• [DIRECTIVE]
Would you output the entries below only from the line containing "The water will" through the line containing "asked 100 athletes", exactly as they stand and with both ends included?

====================

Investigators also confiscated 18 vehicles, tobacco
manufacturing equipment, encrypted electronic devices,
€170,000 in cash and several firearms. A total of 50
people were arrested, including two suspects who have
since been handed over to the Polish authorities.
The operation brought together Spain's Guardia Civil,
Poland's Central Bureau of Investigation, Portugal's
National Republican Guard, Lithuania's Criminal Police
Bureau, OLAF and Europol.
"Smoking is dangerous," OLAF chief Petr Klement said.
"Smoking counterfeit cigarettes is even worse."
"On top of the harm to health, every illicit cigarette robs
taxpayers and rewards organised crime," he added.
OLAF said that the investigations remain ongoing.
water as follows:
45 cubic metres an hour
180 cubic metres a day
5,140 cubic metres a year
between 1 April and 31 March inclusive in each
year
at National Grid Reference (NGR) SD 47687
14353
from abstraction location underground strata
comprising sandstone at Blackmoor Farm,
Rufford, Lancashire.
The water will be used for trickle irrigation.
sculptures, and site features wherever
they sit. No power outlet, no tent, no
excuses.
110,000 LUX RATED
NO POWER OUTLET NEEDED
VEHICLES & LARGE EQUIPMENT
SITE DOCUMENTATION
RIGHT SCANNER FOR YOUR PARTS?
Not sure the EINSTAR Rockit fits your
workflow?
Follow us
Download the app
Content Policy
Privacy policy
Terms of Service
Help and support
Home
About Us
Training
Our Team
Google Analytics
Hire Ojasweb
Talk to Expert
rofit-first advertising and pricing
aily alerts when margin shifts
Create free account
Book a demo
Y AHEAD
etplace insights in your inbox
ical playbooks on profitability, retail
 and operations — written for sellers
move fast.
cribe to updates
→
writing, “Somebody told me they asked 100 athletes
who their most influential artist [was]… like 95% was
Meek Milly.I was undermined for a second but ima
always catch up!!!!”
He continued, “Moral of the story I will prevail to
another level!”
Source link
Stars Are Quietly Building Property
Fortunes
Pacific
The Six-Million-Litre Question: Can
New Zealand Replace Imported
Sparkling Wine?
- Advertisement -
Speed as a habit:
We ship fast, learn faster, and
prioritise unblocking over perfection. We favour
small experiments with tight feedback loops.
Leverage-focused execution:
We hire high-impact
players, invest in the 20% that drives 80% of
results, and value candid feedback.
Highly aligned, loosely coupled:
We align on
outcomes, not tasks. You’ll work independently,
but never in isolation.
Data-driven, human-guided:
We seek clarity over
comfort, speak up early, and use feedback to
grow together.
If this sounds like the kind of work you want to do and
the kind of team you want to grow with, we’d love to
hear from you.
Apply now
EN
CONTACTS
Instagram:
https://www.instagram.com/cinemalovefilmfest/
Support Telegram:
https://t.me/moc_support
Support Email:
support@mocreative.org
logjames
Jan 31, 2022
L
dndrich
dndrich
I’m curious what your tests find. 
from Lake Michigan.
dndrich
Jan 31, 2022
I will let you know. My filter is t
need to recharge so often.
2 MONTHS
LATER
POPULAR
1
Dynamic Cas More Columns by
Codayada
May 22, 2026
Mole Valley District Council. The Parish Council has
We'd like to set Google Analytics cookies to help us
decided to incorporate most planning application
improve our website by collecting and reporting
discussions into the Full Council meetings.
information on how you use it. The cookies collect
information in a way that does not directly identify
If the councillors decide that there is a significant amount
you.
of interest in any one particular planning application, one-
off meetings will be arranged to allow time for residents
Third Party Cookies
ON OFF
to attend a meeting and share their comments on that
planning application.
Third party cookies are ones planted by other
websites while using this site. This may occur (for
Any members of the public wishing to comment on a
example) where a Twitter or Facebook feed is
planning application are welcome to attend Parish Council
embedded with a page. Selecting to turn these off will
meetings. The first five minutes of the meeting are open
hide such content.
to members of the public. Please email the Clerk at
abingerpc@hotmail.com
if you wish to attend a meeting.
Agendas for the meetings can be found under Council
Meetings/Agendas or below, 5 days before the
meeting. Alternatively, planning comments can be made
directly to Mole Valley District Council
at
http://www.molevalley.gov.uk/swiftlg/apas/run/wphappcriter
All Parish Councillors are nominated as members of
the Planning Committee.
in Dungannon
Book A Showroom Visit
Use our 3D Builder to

====================

• [TASK OUTPUT]
The water will be used for trickle irrigation.
sculptures, and site features wherever
they sit. No power outlet, no tent, no
excuses.
110,000 LUX RATED
NO POWER OUTLET NEEDED
VEHICLES & LARGE EQUIPMENT
SITE DOCUMENTATION
RIGHT SCANNER FOR YOUR PARTS?
Not sure the EINSTAR Rockit fits your
workflow?
Follow us
Download the app
Content Policy
Privacy policy
Terms of Service
Help and support
Home
About Us
Training
Our Team
Google Analytics
Hire Ojasweb
Talk to Expert
rofit-first advertising and pricing
aily alerts when margin shifts
Create free account
Book a demo
Y AHEAD
etplace insights in your inbox
ical playbooks on profitability, retail
 and operations — written for sellers
move fast.
cribe to updates
→
writing, “Somebody told me they asked 100 athletes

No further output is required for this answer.